Juiz quer o mapa do ‘Big Brother’ de Funaro

Ricardo Soares Leite, da 10ª Vara, deu 10 dias para que corretor financeiro apresente condições de monitoramento de sua prisão domiciliar; leia a decisão

Amanda Pupo e Rafael Moraes Moura/BRASÍLIA

17 Janeiro 2018 | 17h36

O juiz federal da 10ª Vara de Brasília, Ricardo Soares Leite, deu prazo de 10 dias para que a defesa de Lúcio Funaro entregue mais informações a respeito do monitoramento que o delator teria em sua residência, em Vargem Grande do Sul, interior de São Paulo. Entre as informações, o magistrado quer um mapa das câmeras ‘no qual esteja contido toda a área da propriedade’ de Funaro.

Funaro foi transferido para regime domiciliar em dezembro de 2017, após oferecer à Justiça que entregue imagens simultâneas sobre seu dia-a-dia. Ele estava preso desde julho de 2016, no âmbito da Operação Sépsis, que apura desvios na Caixa Econômica.

A defesa entregou à 10ª Vara Federal de Brasília as imagens de Funaro em sua residência, mas o magistrado Ricardo Soares Leite não se deu por satisfeito com o material. “Do cotejo das informações e da mídia apresentada pela defesa de Lúcio
Bolonha Funaro, constato que a imagem utilizada para mapear a distribuição das câmeras (“Doc. 02”) não abrange a totalidade da área ocupada pela propriedade onde se encontra cumprindo prisão domiciliar; e que os vídeos contidos no “Doc. 01″ não puderam ser visualizados”.

O magistrado deu dez dias para que corretor financeiro apresente informações mais detalhadas sobre o monitoramento de sua residência.

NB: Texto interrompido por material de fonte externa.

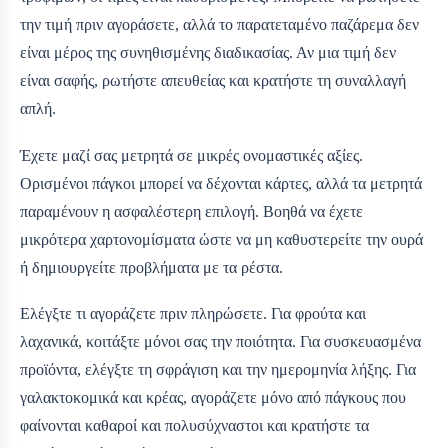
την τιμή πριν αγοράσετε, αλλά το παρατεταμένο παζάρεμα δεν
είναι μέρος της συνηθισμένης διαδικασίας. Αν μια τιμή δεν
είναι σαφής, ρωτήστε απευθείας και κρατήστε τη συναλλαγή
απλή.
Έχετε μαζί σας μετρητά σε μικρές ονομαστικές αξίες.
Ορισμένοι πάγκοι μπορεί να δέχονται κάρτες, αλλά τα μετρητά
παραμένουν η ασφαλέστερη επιλογή. Βοηθά να έχετε
μικρότερα χαρτονομίσματα ώστε να μη καθυστερείτε την ουρά
ή δημιουργείτε προβλήματα με τα ρέστα.
Ελέγξτε τι αγοράζετε πριν πληρώσετε. Για φρούτα και
λαχανικά, κοιτάξτε μόνοι σας την ποιότητα. Για συσκευασμένα
προϊόντα, ελέγξτε τη σφράγιση και την ημερομηνία λήξης. Για
γαλακτοκομικά και κρέας, αγοράζετε μόνο από πάγκους που
φαίνονται καθαροί και πολυσύχναστοι και κρατήστε τα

Entre os requisitos, Leite quer um ‘mapa de cobertura das câmeras instaladas no local aonde cumpre a domiciliar, no qual esteja contido toda a área da propriedade, com a indicação do local onde se encontram instaladas as câmeras’.

O magistrado ainda expôs outras preocupações. “Verifico, também, dificuldades operacionais neste Juízo para a monitoração
eletrônica diária do cumprimento da prisão domiciliar de Lúcio Bolonha Funaro, haja vista o reduzido quadro de servidores disponíveis e a inexistência nesta Unidade de sala com monitores que operem diuturnamente e em número suficiente, bem como a ausência de corpo de segurança que avalie a adequação das câmeras, quanto ao número necessário de aparelhos, locais de funcionamento, qualidade das imagens e ângulo de cobertura, para proporcionar melhor fiscalização da prisão domiciliar”.